▸ **Task objective**
Single out the lines of the material that contain "تحليل" and copy them.

▸ **Source information**
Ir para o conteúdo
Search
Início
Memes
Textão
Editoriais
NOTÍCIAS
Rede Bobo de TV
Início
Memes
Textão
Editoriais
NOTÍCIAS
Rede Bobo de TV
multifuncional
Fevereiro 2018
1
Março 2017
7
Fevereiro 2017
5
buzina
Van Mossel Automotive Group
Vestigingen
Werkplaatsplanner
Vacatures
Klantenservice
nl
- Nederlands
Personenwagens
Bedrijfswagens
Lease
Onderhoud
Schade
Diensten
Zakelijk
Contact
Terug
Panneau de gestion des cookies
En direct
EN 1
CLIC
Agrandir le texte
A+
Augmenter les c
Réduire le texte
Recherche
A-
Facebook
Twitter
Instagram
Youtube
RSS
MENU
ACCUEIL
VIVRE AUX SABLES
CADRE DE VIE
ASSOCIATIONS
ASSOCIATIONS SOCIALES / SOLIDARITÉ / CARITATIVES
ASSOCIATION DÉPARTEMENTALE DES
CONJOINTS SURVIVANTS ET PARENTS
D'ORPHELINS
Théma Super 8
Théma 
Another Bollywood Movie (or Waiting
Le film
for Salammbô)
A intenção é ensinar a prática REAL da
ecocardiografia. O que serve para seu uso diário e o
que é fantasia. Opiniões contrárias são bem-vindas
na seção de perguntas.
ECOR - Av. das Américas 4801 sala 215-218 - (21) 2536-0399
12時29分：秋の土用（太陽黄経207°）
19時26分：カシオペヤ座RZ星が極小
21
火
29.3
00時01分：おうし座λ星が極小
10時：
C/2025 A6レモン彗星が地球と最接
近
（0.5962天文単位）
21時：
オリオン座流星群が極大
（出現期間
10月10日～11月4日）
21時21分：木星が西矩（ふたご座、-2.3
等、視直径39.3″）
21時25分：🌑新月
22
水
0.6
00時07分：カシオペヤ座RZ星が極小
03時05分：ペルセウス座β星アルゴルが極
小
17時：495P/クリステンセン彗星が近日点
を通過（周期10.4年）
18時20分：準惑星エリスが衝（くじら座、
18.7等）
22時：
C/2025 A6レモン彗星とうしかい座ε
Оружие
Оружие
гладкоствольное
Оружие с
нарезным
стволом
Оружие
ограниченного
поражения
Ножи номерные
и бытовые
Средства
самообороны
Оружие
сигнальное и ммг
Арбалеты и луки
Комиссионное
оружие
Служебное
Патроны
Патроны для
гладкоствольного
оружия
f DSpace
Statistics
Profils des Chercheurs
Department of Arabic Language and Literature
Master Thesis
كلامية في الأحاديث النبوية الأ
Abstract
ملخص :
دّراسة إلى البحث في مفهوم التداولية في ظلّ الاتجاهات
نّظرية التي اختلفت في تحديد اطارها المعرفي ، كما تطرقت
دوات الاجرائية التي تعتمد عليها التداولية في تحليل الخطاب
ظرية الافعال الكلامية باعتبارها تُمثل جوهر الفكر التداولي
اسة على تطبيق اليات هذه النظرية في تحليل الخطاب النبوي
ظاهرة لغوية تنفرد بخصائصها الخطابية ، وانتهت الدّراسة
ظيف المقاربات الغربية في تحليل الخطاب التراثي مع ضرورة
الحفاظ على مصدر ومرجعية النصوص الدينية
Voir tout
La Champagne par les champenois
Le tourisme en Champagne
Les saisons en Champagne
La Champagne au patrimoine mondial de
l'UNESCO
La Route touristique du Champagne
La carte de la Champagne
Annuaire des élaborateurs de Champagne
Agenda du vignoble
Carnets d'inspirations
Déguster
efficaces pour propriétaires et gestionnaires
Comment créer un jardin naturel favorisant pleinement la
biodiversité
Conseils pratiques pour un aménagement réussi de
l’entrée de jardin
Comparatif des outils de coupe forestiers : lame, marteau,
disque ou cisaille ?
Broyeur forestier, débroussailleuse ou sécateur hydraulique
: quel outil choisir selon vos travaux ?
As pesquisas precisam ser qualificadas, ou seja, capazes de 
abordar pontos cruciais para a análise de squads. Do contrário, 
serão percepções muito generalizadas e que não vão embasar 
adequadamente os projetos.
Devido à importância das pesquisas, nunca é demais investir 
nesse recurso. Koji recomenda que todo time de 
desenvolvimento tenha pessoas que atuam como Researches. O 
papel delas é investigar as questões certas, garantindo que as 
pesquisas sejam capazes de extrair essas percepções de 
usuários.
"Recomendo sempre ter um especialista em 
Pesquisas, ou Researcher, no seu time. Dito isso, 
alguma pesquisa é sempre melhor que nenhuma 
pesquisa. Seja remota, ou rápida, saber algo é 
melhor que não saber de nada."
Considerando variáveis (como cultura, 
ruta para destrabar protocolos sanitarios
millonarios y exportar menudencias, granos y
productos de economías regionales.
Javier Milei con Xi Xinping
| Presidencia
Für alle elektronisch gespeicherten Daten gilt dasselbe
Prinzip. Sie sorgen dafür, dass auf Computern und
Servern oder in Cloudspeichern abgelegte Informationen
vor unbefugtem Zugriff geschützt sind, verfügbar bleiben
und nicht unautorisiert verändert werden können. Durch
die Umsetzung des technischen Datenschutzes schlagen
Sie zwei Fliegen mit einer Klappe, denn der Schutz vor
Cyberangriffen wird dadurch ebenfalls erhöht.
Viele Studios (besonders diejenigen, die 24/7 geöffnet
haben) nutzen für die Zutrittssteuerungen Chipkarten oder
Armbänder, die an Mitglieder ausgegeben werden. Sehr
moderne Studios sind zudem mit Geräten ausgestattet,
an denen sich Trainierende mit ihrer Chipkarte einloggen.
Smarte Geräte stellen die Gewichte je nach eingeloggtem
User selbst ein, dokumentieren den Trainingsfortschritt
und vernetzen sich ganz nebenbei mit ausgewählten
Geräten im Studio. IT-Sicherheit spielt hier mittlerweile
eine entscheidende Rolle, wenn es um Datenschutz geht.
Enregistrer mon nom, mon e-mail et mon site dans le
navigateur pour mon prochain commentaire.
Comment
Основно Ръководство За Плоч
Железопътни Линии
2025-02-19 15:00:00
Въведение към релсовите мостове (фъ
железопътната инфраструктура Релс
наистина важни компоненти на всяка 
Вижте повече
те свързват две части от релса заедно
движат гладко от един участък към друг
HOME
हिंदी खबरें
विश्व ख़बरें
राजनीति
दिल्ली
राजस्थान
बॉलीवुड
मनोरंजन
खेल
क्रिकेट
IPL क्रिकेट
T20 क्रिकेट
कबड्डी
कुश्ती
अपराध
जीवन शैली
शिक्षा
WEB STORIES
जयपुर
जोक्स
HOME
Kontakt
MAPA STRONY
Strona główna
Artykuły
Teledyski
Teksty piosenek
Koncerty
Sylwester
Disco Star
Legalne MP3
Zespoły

▸ **Finished exercise**
دوات الاجرائية التي تعتمد عليها التداولية في تحليل الخطاب
اسة على تطبيق اليات هذه النظرية في تحليل الخطاب النبوي
ظيف المقاربات الغربية في تحليل الخطاب التراثي مع ضرورة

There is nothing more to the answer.